Item 7.01. Regulation FD Disclosure.
Peabody Energy Corporation (the "Company" or "Peabody") confirmed today that Anglo American Plc has initiated arbitration proceedings in response to the termination of purchase agreements relating to Anglo's steelmaking coal assets. Peabody remains confident that a material adverse change occurred, entitling Peabody to terminate the purchase agreements. Following termination, Anglo has returned $29 million of the $75 million deposit due to Peabody, and Peabody has demanded the outstanding portion to be returned without further delay.

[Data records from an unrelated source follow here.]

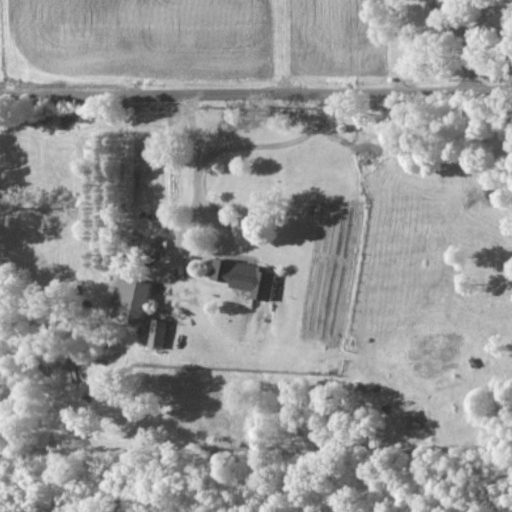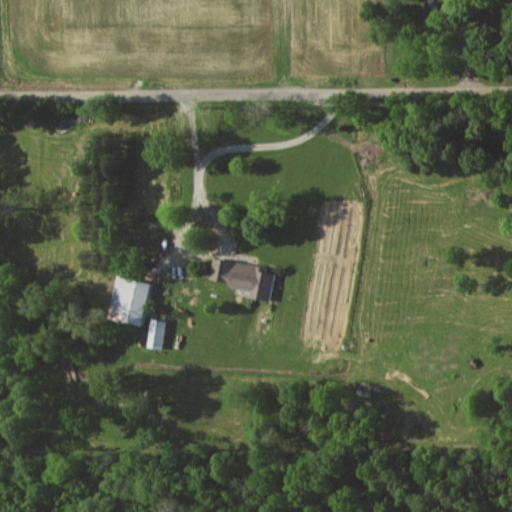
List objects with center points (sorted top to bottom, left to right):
road: (255, 93)
road: (281, 145)
road: (188, 223)
building: (249, 277)
building: (134, 298)
building: (160, 333)
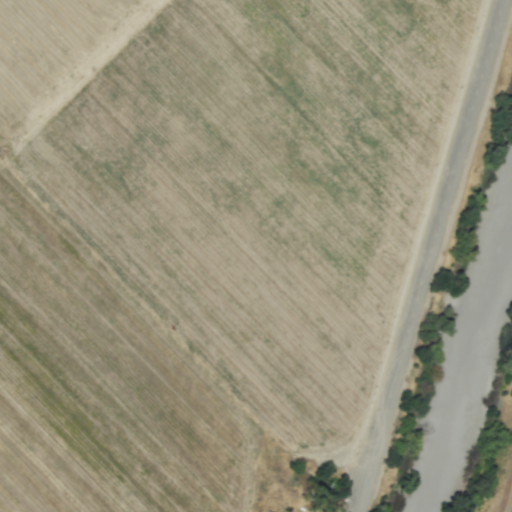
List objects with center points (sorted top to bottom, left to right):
crop: (205, 240)
road: (434, 256)
road: (510, 507)
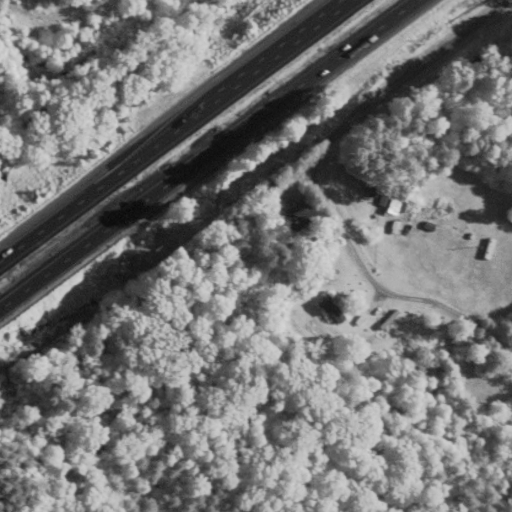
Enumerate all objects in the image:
road: (279, 39)
road: (413, 70)
road: (170, 126)
road: (202, 150)
road: (372, 282)
building: (331, 312)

The information set forth in and incorporated into this Item 7.01 of this Current Report on Form 8-K is being furnished pursuant to Item 7.01 of Form 8-K and shall not be deemed "filed" for purposes of Section 18 of the Securities Exchange Act of 1934, as amended (the "Exchange Act"), or otherwise subject to the liabilities of that section, nor shall it be deemed incorporated by reference into any of the Company's filings under the Securities Act of 1933, as amended, or the Exchange Act, whether made before or after the date hereof and regardless of any general incorporation language in such filings, except to the extent expressly set forth by specific reference in such a filing. The filing of this Item 7.01 of this Current Report on Form 8-K shall not be deemed an admission as to the materiality of any information herein that is required to be disclosed solely by reason of Regulation FD.